------ Exercise material

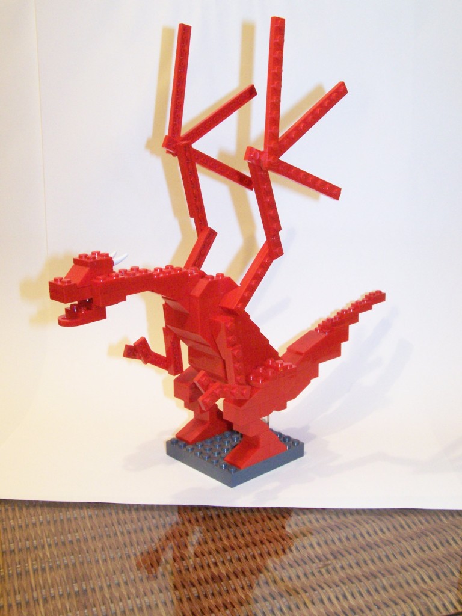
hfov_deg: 36.0
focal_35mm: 40
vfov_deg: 46.8
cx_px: 231
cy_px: 308
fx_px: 712
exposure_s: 1/4
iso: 400
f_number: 6.3
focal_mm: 6.7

------------

**Exercise objective**.
Please retype all of the material exactly, skipping whatever images it holds.

**The answer**.
hfov_deg: 36.0
focal_35mm: 40
vfov_deg: 46.8
cx_px: 231
cy_px: 308
fx_px: 712
exposure_s: 1/4
iso: 400
f_number: 6.3
focal_mm: 6.7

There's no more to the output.